What to do:
Rewrite the listing below with "box plot" changed to "box-and-whisker chart" and everything else left as it is. Omit the pictures from your version.

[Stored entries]
**********
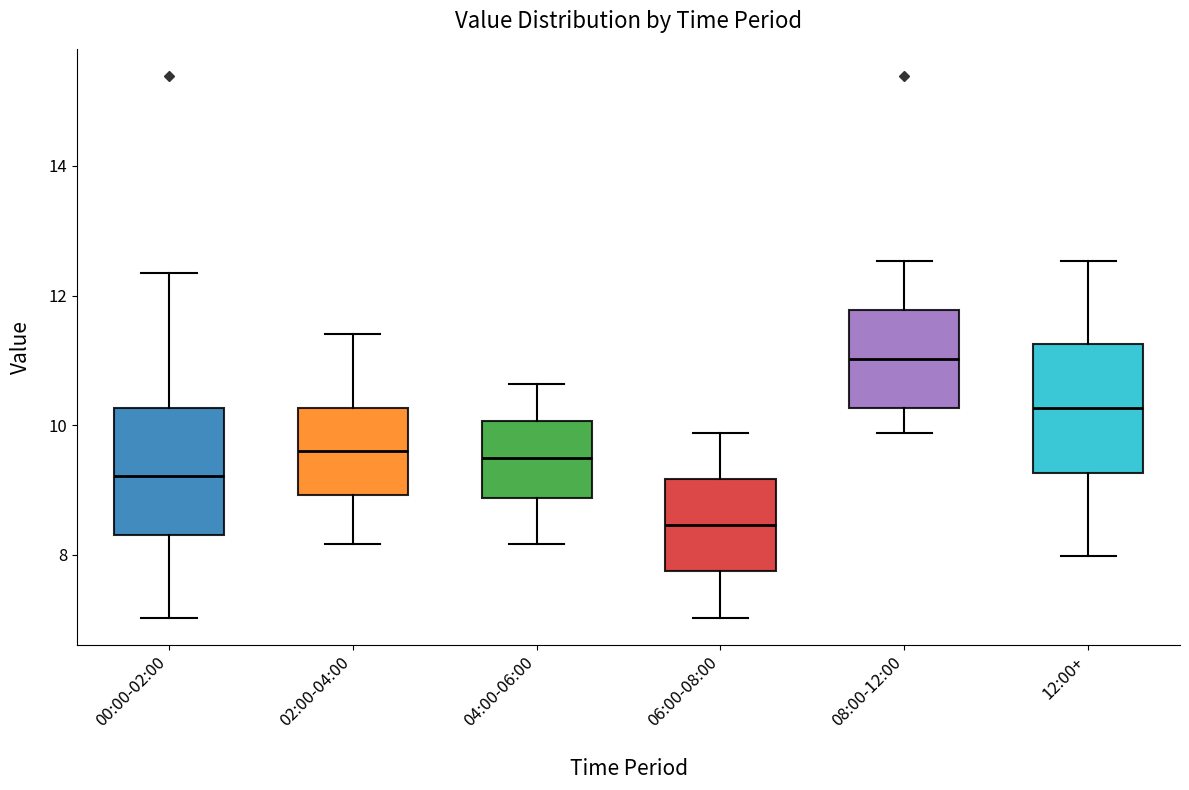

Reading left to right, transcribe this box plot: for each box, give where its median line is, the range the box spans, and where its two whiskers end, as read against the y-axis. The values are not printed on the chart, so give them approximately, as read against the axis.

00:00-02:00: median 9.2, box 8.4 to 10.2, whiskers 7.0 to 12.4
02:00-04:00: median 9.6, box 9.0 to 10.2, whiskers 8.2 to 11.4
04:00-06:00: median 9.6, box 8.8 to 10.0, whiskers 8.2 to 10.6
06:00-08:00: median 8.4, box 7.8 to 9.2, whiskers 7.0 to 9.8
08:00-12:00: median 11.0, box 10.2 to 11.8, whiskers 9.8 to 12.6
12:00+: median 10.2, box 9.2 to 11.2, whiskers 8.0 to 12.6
**********
Written answer:
Reading left to right, transcribe this box-and-whisker chart: for each box, give where its median line is, the range the box spans, and where its two whiskers end, as read against the y-axis. The values are not printed on the chart, so give them approximately, as read against the axis.

00:00-02:00: median 9.2, box 8.4 to 10.2, whiskers 7.0 to 12.4
02:00-04:00: median 9.6, box 9.0 to 10.2, whiskers 8.2 to 11.4
04:00-06:00: median 9.6, box 8.8 to 10.0, whiskers 8.2 to 10.6
06:00-08:00: median 8.4, box 7.8 to 9.2, whiskers 7.0 to 9.8
08:00-12:00: median 11.0, box 10.2 to 11.8, whiskers 9.8 to 12.6
12:00+: median 10.2, box 9.2 to 11.2, whiskers 8.0 to 12.6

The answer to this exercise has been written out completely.